• [WORK INSTRUCTIONS]: Look through the records below for the line holding "left elbow: (135, 194)". Write it out exactly, with each following line through the line holding "left knee: (78, 370)".

-- Opening Marker --

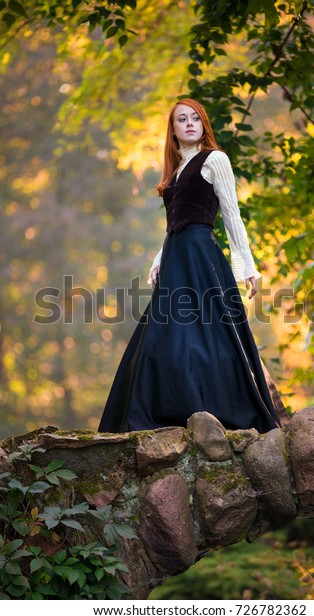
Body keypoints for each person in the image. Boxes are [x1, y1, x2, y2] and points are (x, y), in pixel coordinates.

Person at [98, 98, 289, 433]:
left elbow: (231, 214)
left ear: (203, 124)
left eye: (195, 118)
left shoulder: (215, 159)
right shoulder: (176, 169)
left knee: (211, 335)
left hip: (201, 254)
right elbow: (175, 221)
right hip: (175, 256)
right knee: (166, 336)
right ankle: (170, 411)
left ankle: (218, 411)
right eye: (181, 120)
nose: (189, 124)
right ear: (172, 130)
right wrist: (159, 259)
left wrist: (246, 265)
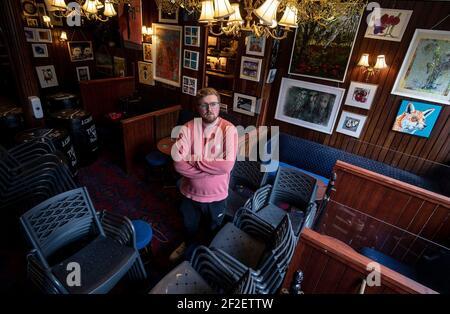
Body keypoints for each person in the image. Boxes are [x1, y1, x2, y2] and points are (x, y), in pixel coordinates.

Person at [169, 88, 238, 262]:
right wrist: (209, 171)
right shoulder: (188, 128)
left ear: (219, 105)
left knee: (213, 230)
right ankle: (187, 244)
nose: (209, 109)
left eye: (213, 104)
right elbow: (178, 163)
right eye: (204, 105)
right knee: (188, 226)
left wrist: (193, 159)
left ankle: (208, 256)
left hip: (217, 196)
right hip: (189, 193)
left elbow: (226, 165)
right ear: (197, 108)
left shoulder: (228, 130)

-- Closing Marker --
-- Opening Marker --

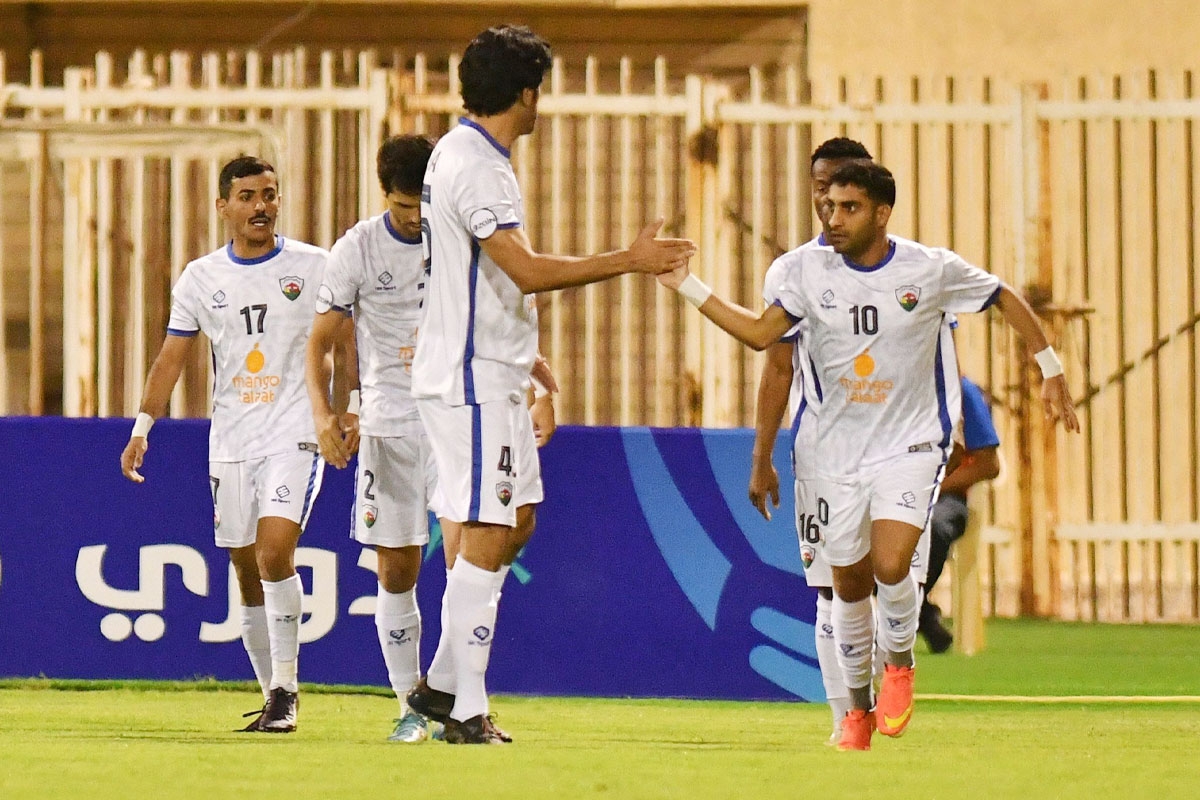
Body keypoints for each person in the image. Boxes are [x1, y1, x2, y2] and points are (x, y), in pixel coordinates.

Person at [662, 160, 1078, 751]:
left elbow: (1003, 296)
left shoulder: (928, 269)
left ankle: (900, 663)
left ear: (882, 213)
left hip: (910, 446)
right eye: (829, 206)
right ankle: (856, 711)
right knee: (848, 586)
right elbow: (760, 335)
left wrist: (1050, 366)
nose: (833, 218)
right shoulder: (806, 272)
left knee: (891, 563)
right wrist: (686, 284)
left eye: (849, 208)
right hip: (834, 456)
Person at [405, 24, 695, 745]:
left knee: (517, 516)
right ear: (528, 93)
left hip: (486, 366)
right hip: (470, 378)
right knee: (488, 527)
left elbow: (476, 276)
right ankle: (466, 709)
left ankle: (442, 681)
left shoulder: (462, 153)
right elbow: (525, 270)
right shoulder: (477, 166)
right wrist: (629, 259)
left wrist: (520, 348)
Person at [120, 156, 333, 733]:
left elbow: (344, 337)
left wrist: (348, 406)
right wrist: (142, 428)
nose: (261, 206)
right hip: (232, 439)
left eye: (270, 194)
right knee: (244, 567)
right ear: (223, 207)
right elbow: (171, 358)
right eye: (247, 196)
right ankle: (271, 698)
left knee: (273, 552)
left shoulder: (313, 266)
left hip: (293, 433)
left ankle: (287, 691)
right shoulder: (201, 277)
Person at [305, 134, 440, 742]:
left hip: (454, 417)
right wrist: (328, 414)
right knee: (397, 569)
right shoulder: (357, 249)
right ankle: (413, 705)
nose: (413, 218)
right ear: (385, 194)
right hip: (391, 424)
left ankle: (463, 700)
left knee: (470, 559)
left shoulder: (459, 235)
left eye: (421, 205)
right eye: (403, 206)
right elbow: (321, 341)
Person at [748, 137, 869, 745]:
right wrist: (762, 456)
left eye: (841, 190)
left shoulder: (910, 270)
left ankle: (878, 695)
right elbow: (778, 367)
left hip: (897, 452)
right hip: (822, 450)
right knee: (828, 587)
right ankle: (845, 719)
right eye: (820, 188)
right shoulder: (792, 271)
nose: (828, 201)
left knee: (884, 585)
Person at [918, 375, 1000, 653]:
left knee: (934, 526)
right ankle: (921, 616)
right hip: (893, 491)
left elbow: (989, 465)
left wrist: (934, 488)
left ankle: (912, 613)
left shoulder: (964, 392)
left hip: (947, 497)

-- Closing Marker --
-- Opening Marker --

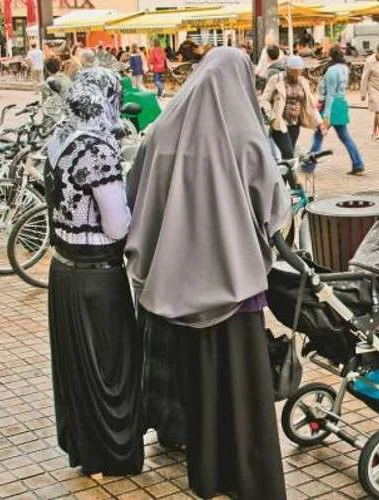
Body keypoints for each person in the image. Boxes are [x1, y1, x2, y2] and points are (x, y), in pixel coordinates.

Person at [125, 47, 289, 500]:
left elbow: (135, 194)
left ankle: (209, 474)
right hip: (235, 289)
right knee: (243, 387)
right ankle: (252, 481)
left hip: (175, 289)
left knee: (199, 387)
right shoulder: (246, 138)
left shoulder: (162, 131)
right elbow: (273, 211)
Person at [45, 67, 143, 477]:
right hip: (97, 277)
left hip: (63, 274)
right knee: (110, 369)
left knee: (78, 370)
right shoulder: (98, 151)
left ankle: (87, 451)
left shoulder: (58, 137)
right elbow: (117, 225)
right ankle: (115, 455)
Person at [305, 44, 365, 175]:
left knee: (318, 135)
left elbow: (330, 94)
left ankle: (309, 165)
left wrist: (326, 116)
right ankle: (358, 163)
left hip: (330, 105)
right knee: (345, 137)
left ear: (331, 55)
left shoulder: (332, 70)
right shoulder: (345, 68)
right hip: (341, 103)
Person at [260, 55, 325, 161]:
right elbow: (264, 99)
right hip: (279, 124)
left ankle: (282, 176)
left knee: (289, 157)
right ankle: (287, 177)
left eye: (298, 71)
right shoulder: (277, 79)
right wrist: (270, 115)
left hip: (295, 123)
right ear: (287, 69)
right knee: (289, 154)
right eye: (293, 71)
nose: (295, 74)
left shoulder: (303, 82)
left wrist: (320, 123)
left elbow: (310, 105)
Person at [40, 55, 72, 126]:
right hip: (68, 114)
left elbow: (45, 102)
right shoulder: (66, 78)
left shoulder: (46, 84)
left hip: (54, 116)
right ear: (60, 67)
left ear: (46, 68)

-- Closing Marker --

• [YOUR RESPONSE]:
left elbow: (135, 194)
left ankle: (209, 474)
right hip: (235, 289)
right knee: (243, 387)
right ankle: (252, 481)
left hip: (175, 289)
left knee: (199, 387)
right shoulder: (246, 138)
left shoulder: (162, 131)
right elbow: (273, 211)
Person at [45, 67, 143, 477]:
right hip: (97, 277)
left hip: (63, 274)
right knee: (110, 369)
left knee: (78, 370)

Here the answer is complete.